4. Revolutionizing customer service.

AI-enabled customer service is leading the way in customer experience improvement. It's all about giving customers a tailored experience, making their interactions smoother, and cutting down on service costs. AI solves problems quickly by automating the handling and directing of customer inquiries, ensuring they get to the right department or person fast. 

Here are four more ways AI is changing the game in customer service that could really benefit your business:

  • AI can foresee issues by looking at past data, helping you spot and sort out problems early on.

  • AI lessens the load of manual tasks by sorting and categorizing info from documents and emails, freeing up agents to give a more personalized service.

  • AI provides crucial insights from analyzing data, which helps customer service agents tailor recommendations based on customer preferences and feelings, boosting satisfaction.

  • AI-driven chatbots and virtual assistants offer quick, round-the-clock answers, improving response times and making sure customers get help when they need it.

AI Use Case Example #4

When Leroy Merlin, the third largest home improvement retailer in the world, needed to manage a sudden increase in eCommerce, in-store orders, and refund and return requests, they turned to the Appian Platform to incorporate intelligent automation and intelligent document processing (IDP) powered by AI. With Appian's AI and automation capabilities, Leroy Merlin took their refund and return process from 15 days to 1.5–2 days.

5. Complex decision navigation.

How to prepare for disruption, enhance customer experiences, and achieve more with fewer resources are crucial questions in today's business landscape. Operational decision-making is a key, yet often challenging, aspect of leadership.

This is where AI comes into play. By delving into historical contexts and finding patterns in huge datasets, AI equips decision-makers with the ability to quickly extract insights and make well-informed decisions on the fly.

However, the common issue of data silos can block the smooth flow of information, impacting a company's capacity to make swift and informed decisions. This is where the concept of data fabric becomes vital. Data fabric is a technology that seamlessly connects data across various storage spaces, like databases, the cloud, and other enterprise systems. It allows AI to access all data centrally without needing to move it around, effectively breaking down data silos. With this, AI can fully harness historical data, providing executives with the tools to make strategic decisions with outstanding accuracy and depth of insight.

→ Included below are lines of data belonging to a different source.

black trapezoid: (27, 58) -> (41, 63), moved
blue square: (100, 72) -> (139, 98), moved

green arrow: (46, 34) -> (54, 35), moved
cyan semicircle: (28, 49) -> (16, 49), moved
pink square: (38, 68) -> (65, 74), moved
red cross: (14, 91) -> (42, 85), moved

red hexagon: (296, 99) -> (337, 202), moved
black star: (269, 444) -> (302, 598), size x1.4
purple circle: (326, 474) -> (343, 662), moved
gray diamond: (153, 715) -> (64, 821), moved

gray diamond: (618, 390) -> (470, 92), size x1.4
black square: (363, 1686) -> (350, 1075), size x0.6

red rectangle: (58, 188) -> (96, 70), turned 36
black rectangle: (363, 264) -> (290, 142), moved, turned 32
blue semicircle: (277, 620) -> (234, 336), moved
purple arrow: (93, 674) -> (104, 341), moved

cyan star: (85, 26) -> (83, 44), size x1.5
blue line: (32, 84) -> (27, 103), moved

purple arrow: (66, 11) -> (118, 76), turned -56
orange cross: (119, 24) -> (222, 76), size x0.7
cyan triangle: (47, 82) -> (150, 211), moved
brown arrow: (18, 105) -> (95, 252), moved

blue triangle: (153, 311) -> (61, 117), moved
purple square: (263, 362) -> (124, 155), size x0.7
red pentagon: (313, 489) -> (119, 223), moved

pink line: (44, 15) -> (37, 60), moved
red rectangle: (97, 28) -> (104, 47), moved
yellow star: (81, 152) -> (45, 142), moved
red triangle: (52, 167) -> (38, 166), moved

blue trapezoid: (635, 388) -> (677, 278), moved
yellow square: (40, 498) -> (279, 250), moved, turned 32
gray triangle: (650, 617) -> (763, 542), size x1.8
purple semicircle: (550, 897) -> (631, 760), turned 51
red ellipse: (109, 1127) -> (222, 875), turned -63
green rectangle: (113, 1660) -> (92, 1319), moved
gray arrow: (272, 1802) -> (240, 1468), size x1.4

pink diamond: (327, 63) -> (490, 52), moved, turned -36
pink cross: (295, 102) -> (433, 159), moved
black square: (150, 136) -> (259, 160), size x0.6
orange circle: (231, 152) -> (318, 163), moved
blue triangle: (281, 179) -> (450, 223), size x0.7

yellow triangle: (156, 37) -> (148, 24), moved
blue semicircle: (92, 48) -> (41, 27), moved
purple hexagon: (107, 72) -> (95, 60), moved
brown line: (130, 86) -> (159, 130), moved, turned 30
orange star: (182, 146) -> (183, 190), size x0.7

For example, in Appian AI Copilot, end users can harness data in a simple builder interface with aggregation, filtering, sorting, and formatting features. Once a report is set up, users can use AI Copilot to get deeper AI-generated insights from the data. This digital tool uses the power of generative AI to help users gain new insights from reports, even suggesting the next steps to address business needs based on report data.

AI Use Case Example #5

National Westminster Bank (NatWest), the UK’s largest business bank, found that before departments could even start a project or launch a product or application, they had to go through multiple layers of policy checks and approvals—taking up to 73 days. They built a new, AI-powered change-risk management solution, underpinned by a data fabric. They consolidated 14 separate processes into one automated and optimized end-to-end process that has reduced change-risk time down to just minutes.

Choosing an AI business use case.

As your enterprise looks for areas where adopting AI could make you more efficient, choosing a use case is the right place to start. Consider this guidance from George Casey, Principal, Data Scientist at RSM US LLP: “It’s not about the technology—all innovation starts with a problem to be solved. When you look at opportunity that way, it’s important to focus on the ‘why?’ Why would we do this? Why are we trying to solve a particular problem? What's in it for us? Where is there value? Answer those, and then we can start getting to the how.”